Proof. Since \((t_n)\) is bounded, there exist \(m_1, m_2\) such that \(m_1 \le t_n \le m_2\) for all \(n \in \mathbb{N}\). Let \(M > 0\). Since \(\lim s_n = +\infty\), there exists \(N \in \mathbb{N}\) such that for all \(n > N\), \(s_n > |m_1| + M > 0\). Note \(t_n \ge m_1\) for all \(n\) and \(s_n > |m_1| + M\) for all \(n > N\). Thus \[ s_n + t_n > |m_1| + M + m_1 \ge M \;\Longrightarrow\; \lim(s_n + t_n) = +\infty, \] since \(|m_1| + m_1 \ge 0\). \(\square\)
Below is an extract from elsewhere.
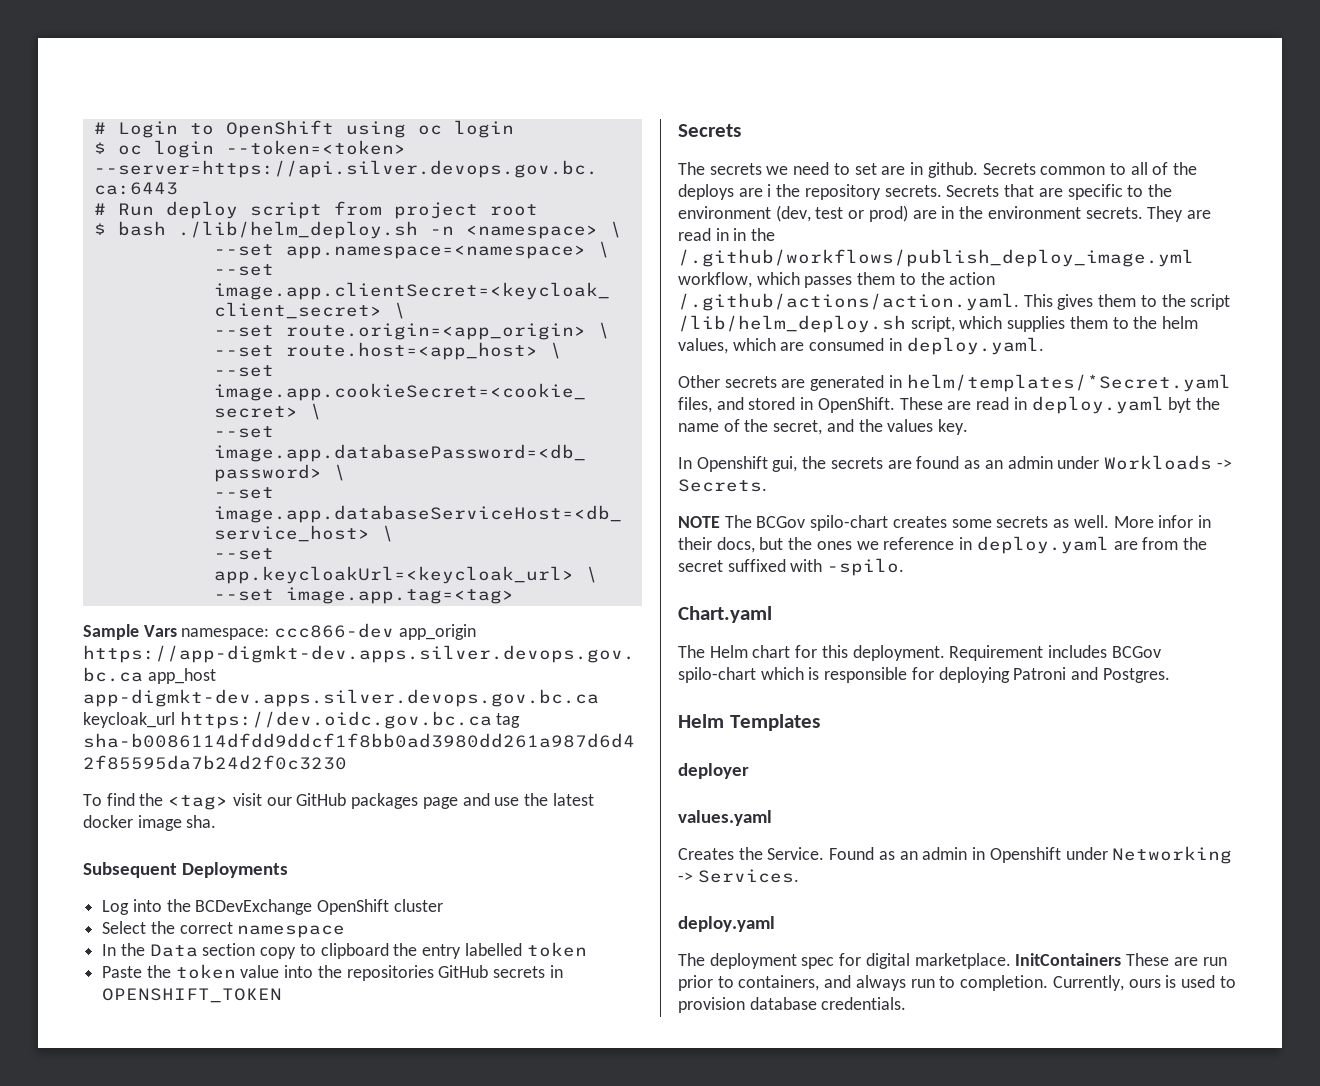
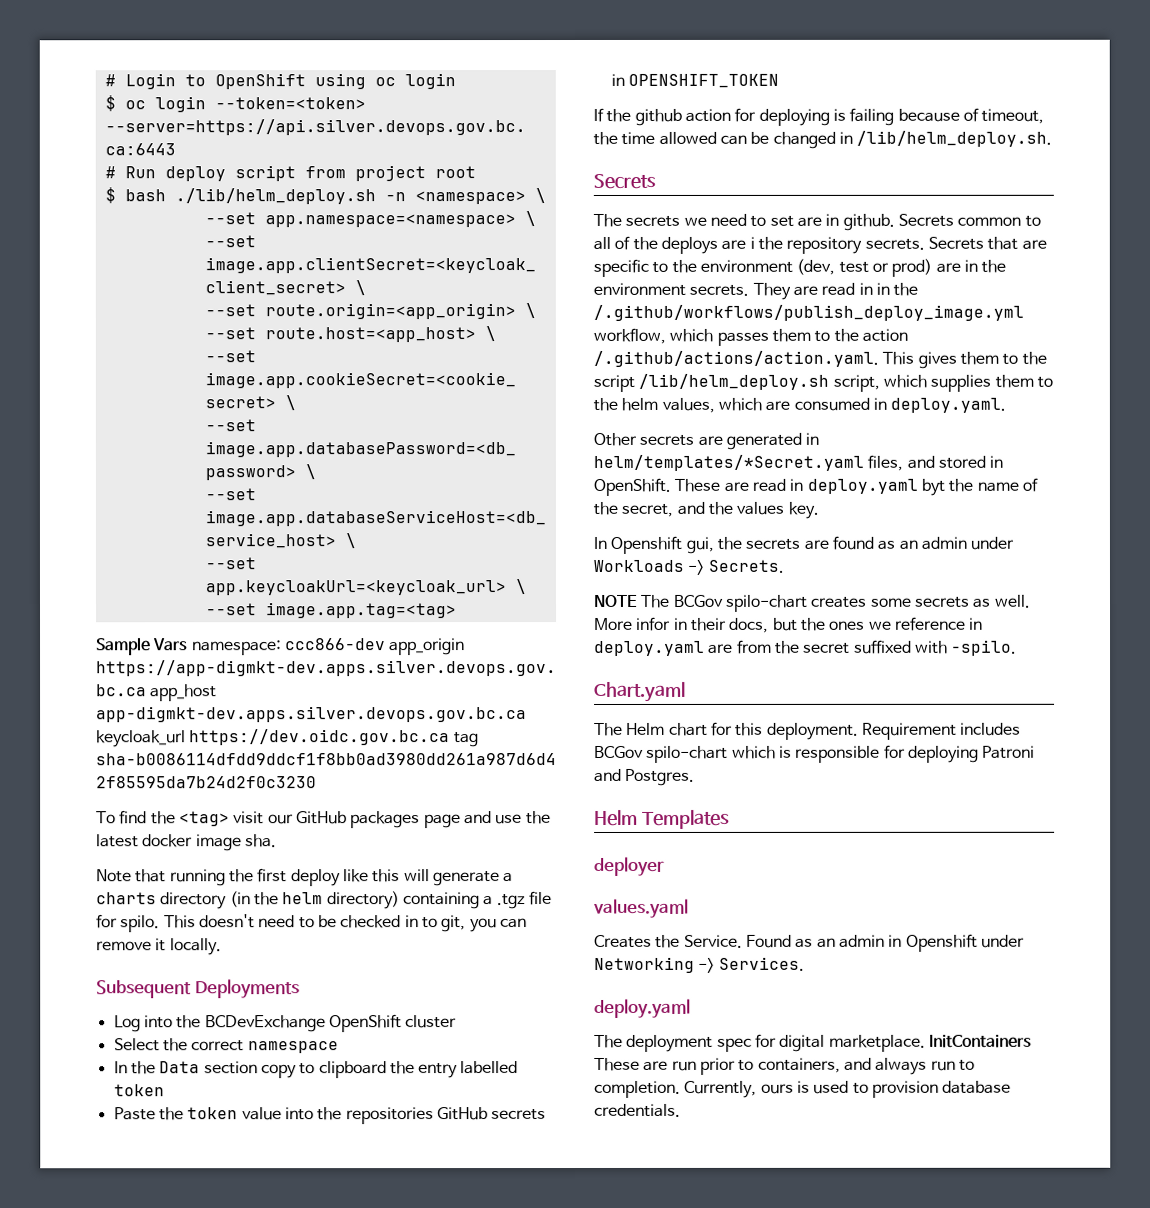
(217, 821) none -> [96,868,514,887] [96,891,552,910] [96,914,527,933] [96,938,222,956] // Note that running the first deploy like this will generate a charts directory (in the helm directory) containing a .tgz file for spilo. This doesn't need to be checked in to git, you can remove it locally.
(283, 995) none -> [593,107,1045,126] [593,130,1053,149] // If the github action for deploying is failing because of timeout, the time allowed can be changed in /lib/helm_deploy.sh.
Exercise 9.12. Assume all \(s_n \ne 0\) and that the limit \(L = \lim\left|\dfrac{s_{n+1}}{s_n}\right|\) exists.
Exercise 9.12. (a) Show that if \(L < 1\), then \(\lim s_n = 0\).
Proof. Note \(0 \le |s_n|\) for all \(n\). Let \(a = \frac{L + 1}{2}\), so that \(0 \le L < a < 1\), and let \(\varepsilon = a - L > 0\). There exists \(N\) such that for all \(n \ge N\), \[ \left|\,\left|\tfrac{s_{n+1}}{s_n}\right| - L\,\right| < \varepsilon = a - L \;\Longrightarrow\; \left|\tfrac{s_{n+1}}{s_n}\right| < a \;\Longrightarrow\; |s_{n+1}| < a\,|s_n|. \] Then \[ |s_{N+1}| < a\,|s_N|, \qquad |s_{N+2}| < a\,|s_{N+1}| < a^2\,|s_N|, \qquad \dots \] so by induction \(|s_n| < a^{\,n - N}\,|s_N|\) for all \(n > N\). Since \(0 < a < 1\), \(a^{\,n-N} \to 0\), so \[ 0 \le |s_n| < a^{\,n - N}\,|s_N|, \] and by the Squeeze Lemma \(\lim |s_n| = 0\). This implies \(\lim s_n = 0\). \(\square\)
Exercise 9.12. (b) Show that if \(L > 1\), then \(\lim |s_n| = +\infty\).
Proof. Let \(t_n = \frac{1}{|s_n|}\). Note \(s_n \ne 0\) for all \(n\), so \(t_n\) is well-defined. Then \[ \left|\frac{t_{n+1}}{t_n}\right| = \frac{1/|s_{n+1}|}{1/|s_n|} = \frac{|s_n|}{|s_{n+1}|} = \frac{1}{\left|s_{n+1}/s_n\right|}, \] so \[ \lim \left|\frac{t_{n+1}}{t_n}\right| = \frac{1}{L}. \] Since \(L > 1\), we have \(\frac{1}{L} < 1\), so \(\lim t_n = 0\) from what we proved in part (a). Since \(\lim t_n = 0\) and \(t_n = \frac{1}{|s_n|}\), it follows that \(\lim |s_n| = +\infty\). \(\square\)